Paul Ramadier, député socialiste de l'Aveyron et surtout sous le gouvernement Guy Mollet, a eu la lourde tâche de financer la politique sociale alors que la guerre d'Algérie avait vidé les caisses publiques. Son nom reste indéfectiblement associé à la vignette automobile, introduite en 1956... qui devait servir à financer les retraites et qui ne servit en fait jamais à cette louable finalité jusqu'à sa suppression. Quand en politique on parle d'une supercherie fiscale ont fait référence à cette fameuse vignette. Il semble que dans quelques années on aura un autre repère : les franchises médicales dont le produit doit être attribué par partie à la recherche et au suivi des patients touchés par la maladie d'Alzheimer.

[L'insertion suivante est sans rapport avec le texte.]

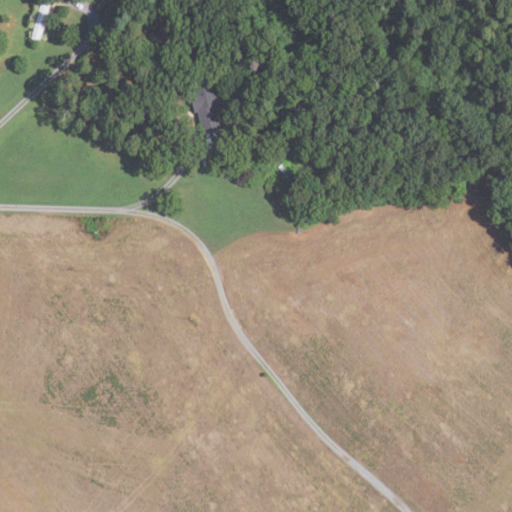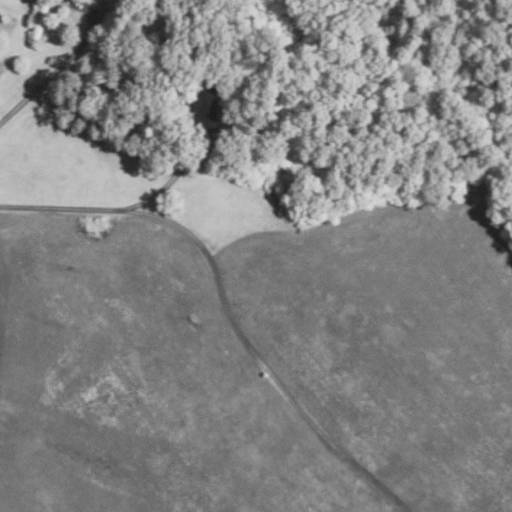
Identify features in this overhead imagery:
building: (107, 13)
building: (41, 19)
road: (60, 65)
building: (205, 101)
building: (209, 104)
road: (157, 179)
road: (59, 207)
crop: (397, 335)
road: (255, 352)
crop: (140, 385)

Or il n'en est toujours rien mais comme personne ne réagit on peut continuer à faire vivre cetet ponction sur toutes les catégories sociales
Citoyens, malades, professionnels de la santé, bien portants, invalides et valides, sont en effet appelés à payer cette contribution obligatoire, d'un compliqué absolu mais d'une productivité mal évaluée. Personne n'a évalué le coût de la perception de ces 0,50 centimes d'euros par ligne sur une ordonnance ! Bruno-Pascal Chevalier, personne atteinte du sida ayant entamé une grève des soins « pour protester contre ces franchises qui (...) conduisent inévitablement un grand nombre de nos concitoyens à repousser des soins pourtant nécessaires » et à Christian Lehmann porte-parole du Collectif national contre les franchises médicales, initiateur d'une pétition qui compte aujourd'hui près de 130 000 signatures ont appelé à réagir. Pour eux, comme pour beaucoup la pilule est trop dure à avaler et la potion est amère.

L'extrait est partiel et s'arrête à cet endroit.